Three: This dream doesn't recur that much, but years ago I would dream that my old [rather evil] band director was asking me to re-join the band. Trouble is that the way I exited the band was that I got kicked out. (Honest it was NOT my fault!) The variations on this dream are that we are in band competitions, and they need ME to come back and fill in a critical spot, help win the contest, or play a special part. Only one change, they are NOT letting me play an instrument. I'm being relegated to hold a FLAG (I never could play french horn very well) and do some convoluted flag-form to bring home the big prize.

Okay - all you dream interpreters. Where do I go with this?

Saturday, May 16, 2009

Seeing a little more of the picture - from a new lens

(A funny thing happened as I wrote a blog entry today. I mistakenly posted, then took down for editing, the following entry. Some of you may have gotten it via e-mail, and it has, uh, a mistake. Now this makes for the irony of the day, and I've tried to salvage the post through editing. Hopefully, you can grasp my original point, which is not exactly the same, but at least it won't contain the errors.

Also, if you have experienced difficulty with "comments," please try again. I think I've corrected the problem. Thanks for reading and for ALL your comments.)



I hesitate to write some things because they are about Ray. There are a variety of emotions that surface all the time, and sometimes (or a lot of times) they are concerning him, or how I feel about having been married to him. Some things are too personal. Some things are personal regarding Ray, so even when you may think that I'm being open and honest, there is still MORE to me that I keep close to my heart.

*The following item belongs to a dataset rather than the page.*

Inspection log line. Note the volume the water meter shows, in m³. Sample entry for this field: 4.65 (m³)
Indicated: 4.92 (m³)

Other times I feel like I want to share something that is about Ray and I've been trying not to get out of balance with that. (I haven't even mentioned that he just finished with the new record! Or how he's finished 11 powerful new songs that make me proud at the same time that I cry over them.) However, today there's something I have to say: Ray Boltz's songwriting is amazing.

Immediately after Ray came out to me, it was apparent to me that the songs always showed that he'd always had "tgt." It was there in so many of his lyrics, and the word, "change," was frequently used. I was struck that the very thing that had made his songs beloved, was the very thing that made the situation so tragic. How sad I felt when I realized that he'd prayed his entire life, but had seen no answer. Songs that were pounded out on the piano, or strummed on guitar, trusting God to make them true, were Ray's life.

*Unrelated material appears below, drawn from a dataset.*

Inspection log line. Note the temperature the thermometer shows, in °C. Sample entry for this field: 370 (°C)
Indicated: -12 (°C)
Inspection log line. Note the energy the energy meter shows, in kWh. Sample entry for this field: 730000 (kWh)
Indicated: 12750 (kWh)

I still listen to those songs and now I see the deeper meanings, the real meanings. There is irony in how appropriate they are NOW, as I see a little more of the picture than I knew to even look for years ago.

Today I found an old song that I've heard before but forgotten. Someone posted it on twitter, and they credit Ray, so I linked to it. At first I did think it was something Ray wrote years ago, and I started writing this entry. Now, after doing some checking, I actually found that it is by Babbie Mason, but listening to it now, and taking the meaning of the song from what I know now, is vastly different than how I'd have heard it years ago.


Well, folks, this entry would have made a WHOLE LOT MORE SENSE if it WAS a Ray Boltz song, so the point of this blog is a little harder to come around to. Still, my POINT is that I'm looking for wisdom in how my life is playing out, and I trust that God's wisdom is in the bigger picture. There are things we can see, and things we can't, and although I don't see things like before, I still want to trust in God's purpose.